In a June 2015 report, doctors told Amnesty International that they face a choice of either breaking the law or providing potentially dangerous – and unethical – care to their patients.

Dr. Peter Boylan, an obstetrician, gynaecologist and former Master and Clinical Director of Ireland’s National Maternity Hospital told Amnesty International about the legal and ethical tightrope medical staff are forced to walk:

“Under the [current law] we must wait until women become sick enough before we can intervene. How close to death do you have to be? There is no answer to that.”

Northern Ireland

Doctors, midwives and other healthcare providers face life imprisonment if they provide or assist in providing, an abortion other than when a woman or girl’s life is at risk or where there is a long term risk to her physical and mental health.  The criminal penalties in Northern Ireland are the harshest in Europe.

El Salvador
Health professionals in El Salvador risk prosecution and imprisonment of six to 12 years for providing abortion services, under any circumstances. As a result, they are reduced to monitoring the woman’s condition for sufficient deterioration before undertaking any procedure, which could harm the foetus, according to an Amnesty International report issued in September 2014.
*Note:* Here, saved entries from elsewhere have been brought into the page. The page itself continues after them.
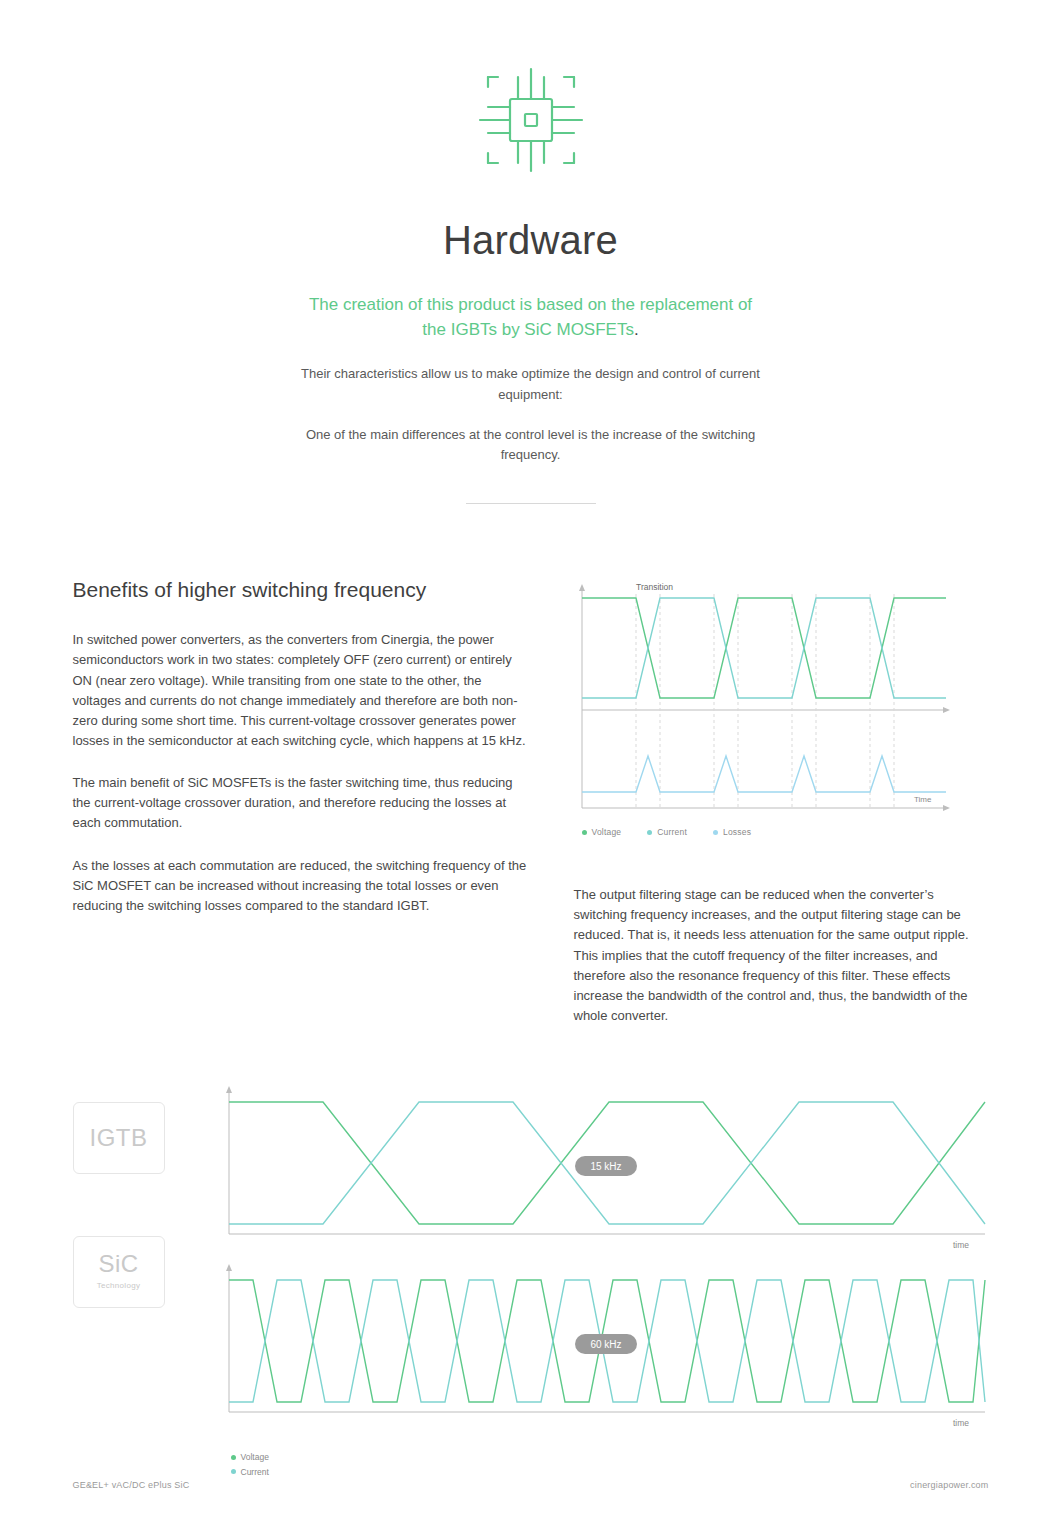Hardware
The creation of this product is based on the replacement of the IGBTs by SiC MOSFETs.
Their characteristics allow us to make optimize the design and control of current equipment:
One of the main differences at the control level is the increase of the switching frequency.
Benefits of higher switching frequency
In switched power converters, as the converters from Cinergia, the power semiconductors work in two states: completely OFF (zero current) or entirely ON (near zero voltage). While transiting from one state to the other, the voltages and currents do not change immediately and therefore are both non-zero during some short time. This current-voltage crossover generates power losses in the semiconductor at each switching cycle, which happens at 15 kHz.
The main benefit of SiC MOSFETs is the faster switching time, thus reducing the current-voltage crossover duration, and therefore reducing the losses at each commutation.
As the losses at each commutation are reduced, the switching frequency of the SiC MOSFET can be increased without increasing the total losses or even reducing the switching losses compared to the standard IGBT.
Transition Time
Voltage Current Losses
The output filtering stage can be reduced when the converter’s switching frequency increases, and the output filtering stage can be reduced. That is, it needs less attenuation for the same output ripple. This implies that the cutoff frequency of the filter increases, and therefore also the resonance frequency of this filter. These effects increase the bandwidth of the control and, thus, the bandwidth of the whole converter.
IGTB
SiC Technology
15 kHz time 60 kHz time
Voltage Current
GE&EL+ vAC/DC ePlus SiC
cinergiapower.com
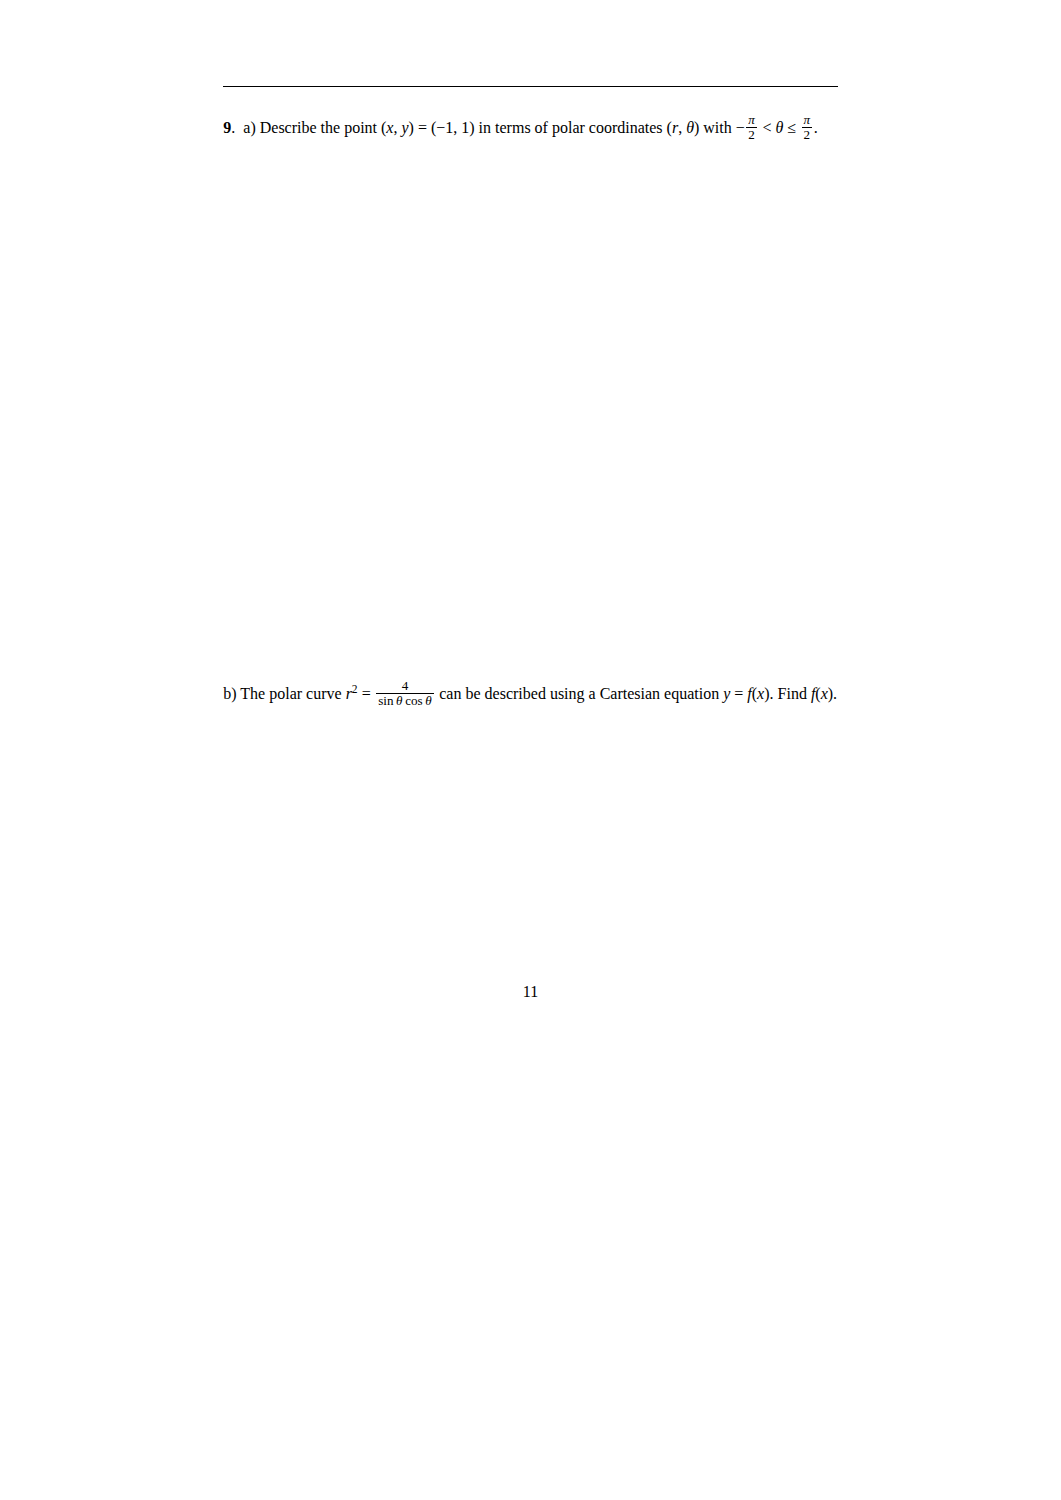9. a) Describe the point (x, y) = (−1, 1) in terms of polar coordinates (r, θ) with −π 2 < θ ≤ π 2.
b) The polar curve r2 = 4 sin θ cos θ can be described using a Cartesian equation y = f(x). Find f(x).
11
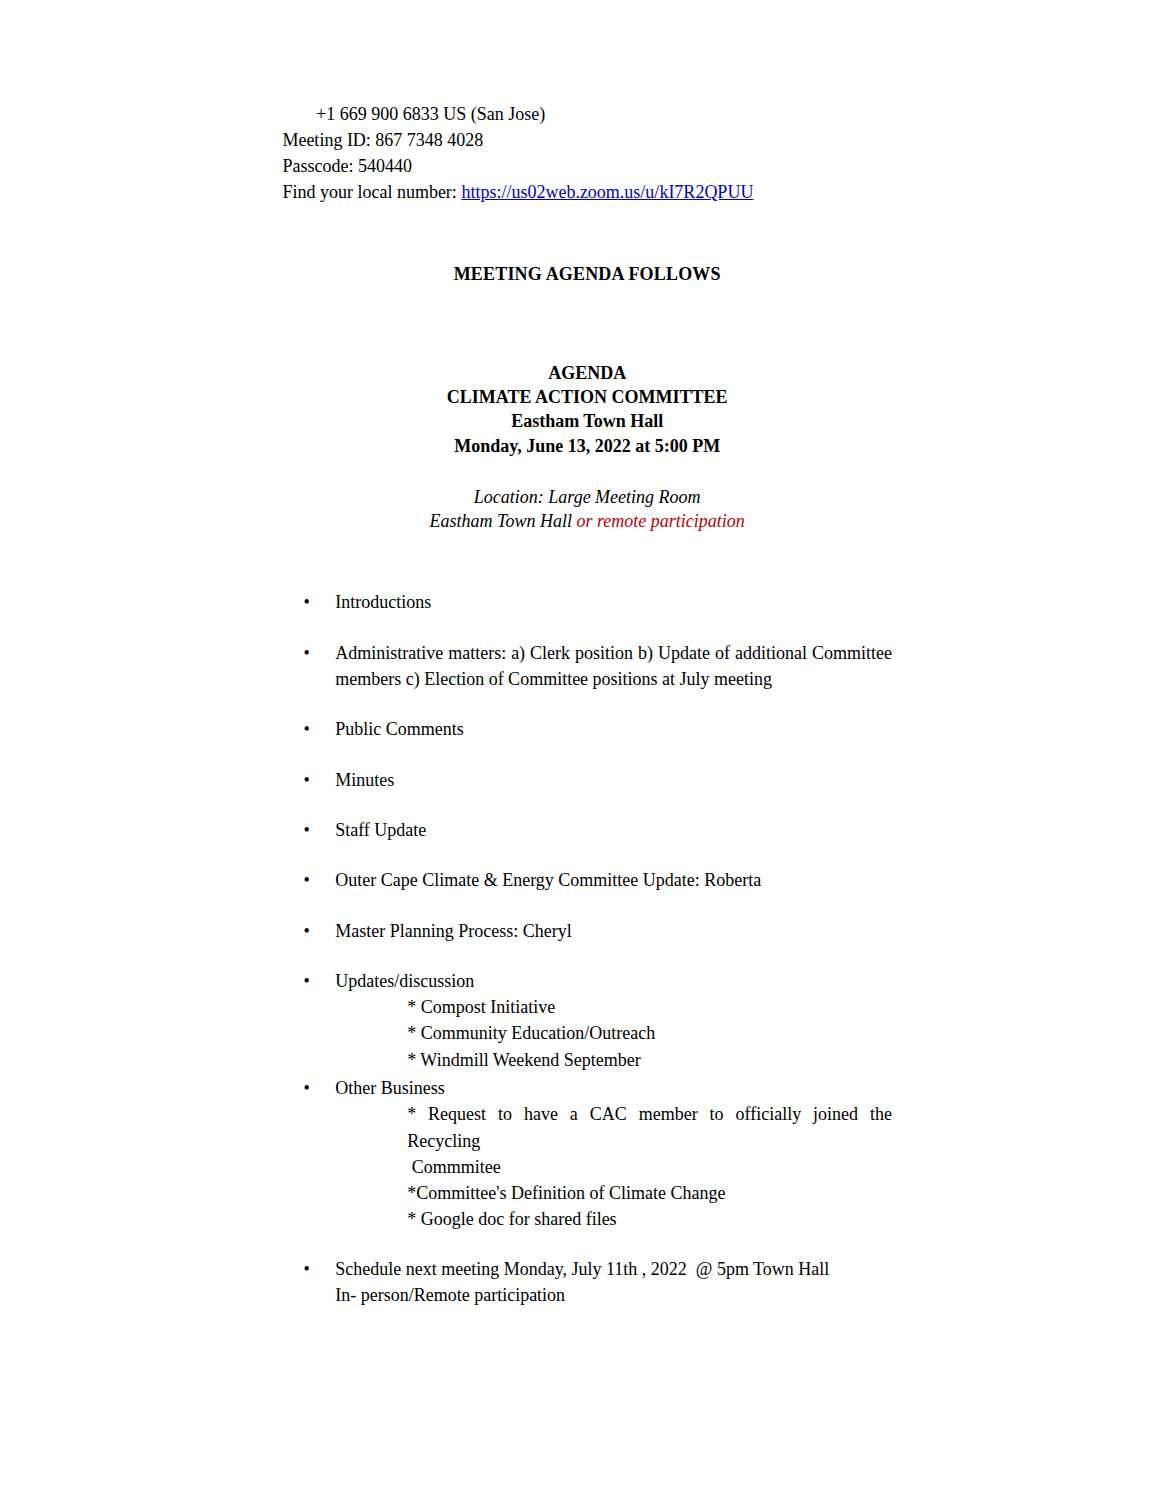+1 669 900 6833 US (San Jose)
Meeting ID: 867 7348 4028
Passcode: 540440
Find your local number: https://us02web.zoom.us/u/kI7R2QPUU
MEETING AGENDA FOLLOWS
AGENDA
CLIMATE ACTION COMMITTEE
Eastham Town Hall
Monday, June 13, 2022 at 5:00 PM
Location: Large Meeting Room
Eastham Town Hall or remote participation
Introductions
Administrative matters: a) Clerk position b) Update of additional Committee members c) Election of Committee positions at July meeting
Public Comments
Minutes
Staff Update
Outer Cape Climate & Energy Committee Update: Roberta
Master Planning Process: Cheryl
Updates/discussion
* Compost Initiative
* Community Education/Outreach
* Windmill Weekend September
Other Business
* Request to have a CAC member to officially joined the Recycling
Commmitee
*Committee's Definition of Climate Change
* Google doc for shared files
Schedule next meeting Monday, July 11th , 2022 @ 5pm Town Hall
In- person/Remote participation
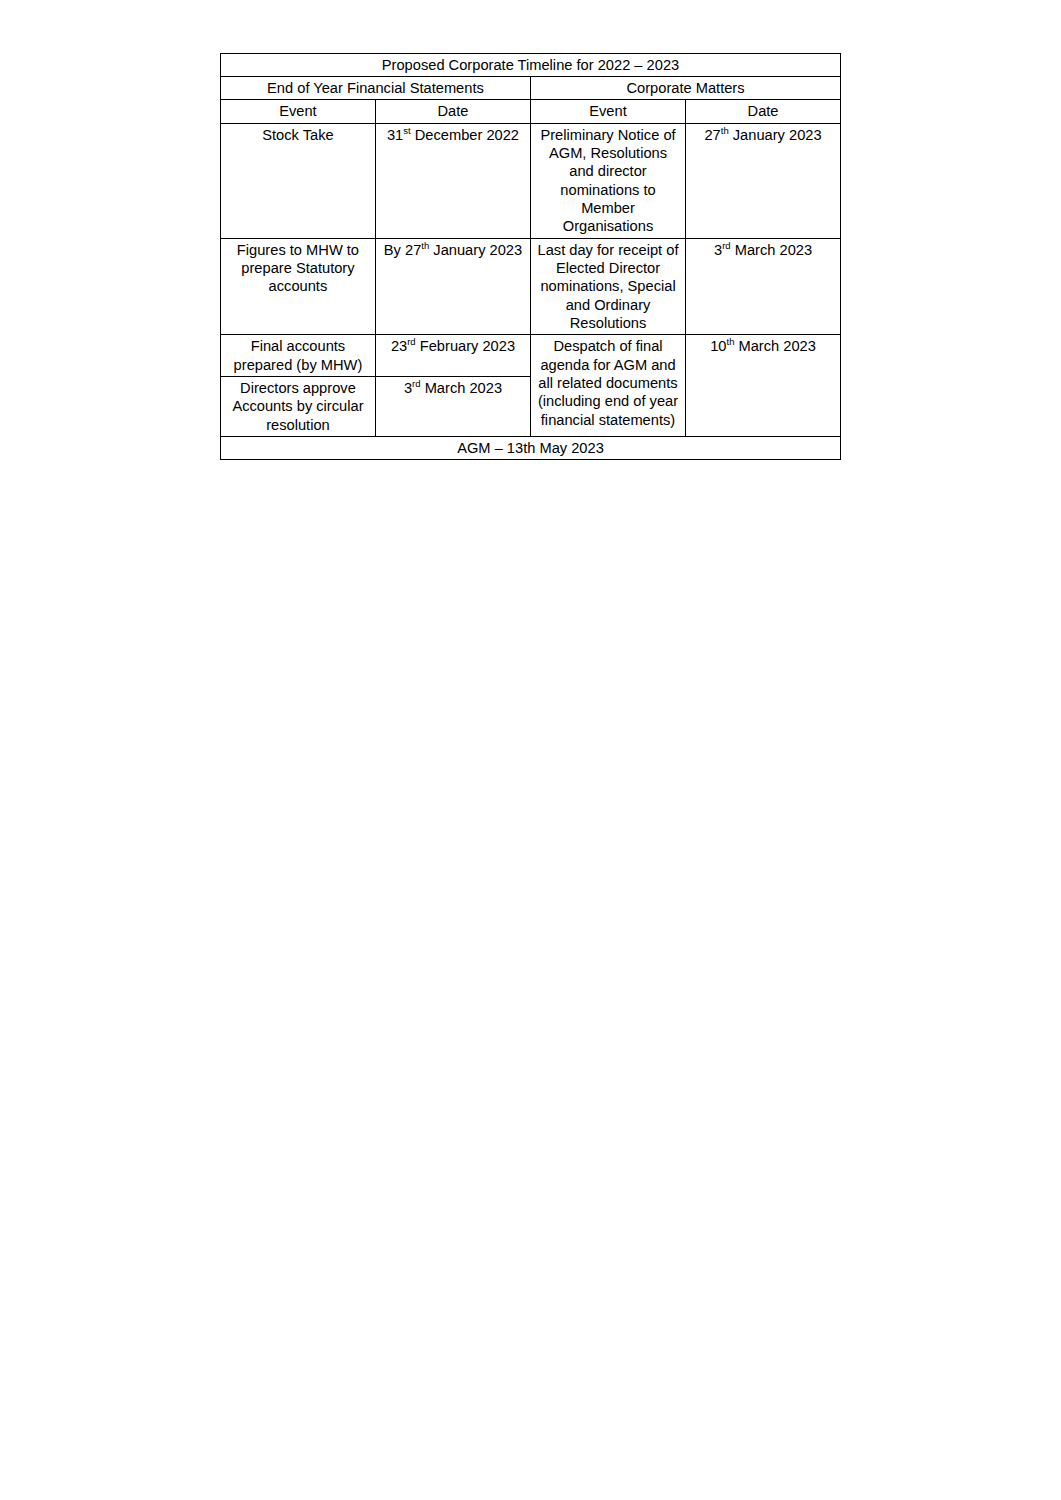| Proposed Corporate Timeline for 2022 – 2023 |
| End of Year Financial Statements | Corporate Matters |
| Event | Date | Event | Date |
| Stock Take | 31 st December 2022 | Preliminary Notice of AGM, Resolutions and director nominations to Member Organisations | 27 th January 2023 |
| Figures to MHW to prepare Statutory accounts | By 27 th January 2023 | Last day for receipt of Elected Director nominations, Special and Ordinary Resolutions | 3 rd March 2023 |
| Final accounts prepared (by MHW) | 23 rd February 2023 | Despatch of final agenda for AGM and all related documents (including end of year financial statements) | 10 th March 2023 |
| Directors approve Accounts by circular resolution | 3 rd March 2023 |
| AGM – 13th May 2023 |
A doctor working in a maternal health unit in a public hospital in El Salvador told Amnesty International how the law prevents doctors from acting if complications during pregnancy threaten a woman’s health:

“We’re not discussing a medical question, but a purely legal one. We all know what needs to be done, but we go back to the fact that we all have our hands tied by what is written in the law.”

Chile
In Chile, under the Criminal Code health professionals risk prison for assisting or carrying out an abortion. Health professionals themselves often report abortions to the police.

Obstetrician René Castro highlighted the problems caused by having to wait until there is an imminent danger before being able to take action:

“Today there is a much greater consensus internationally when talking about quality of life. The issue is whether I wait until a woman is in intensive care because of a grave complication of a pre-existing condition before taking action, or whether I’m going to forestall this serious episode and accept it when a woman tells me ‘doctor, I’d prefer to terminate the pregnancy before I get to that point’” because “the focus should be on the woman’s own decision”.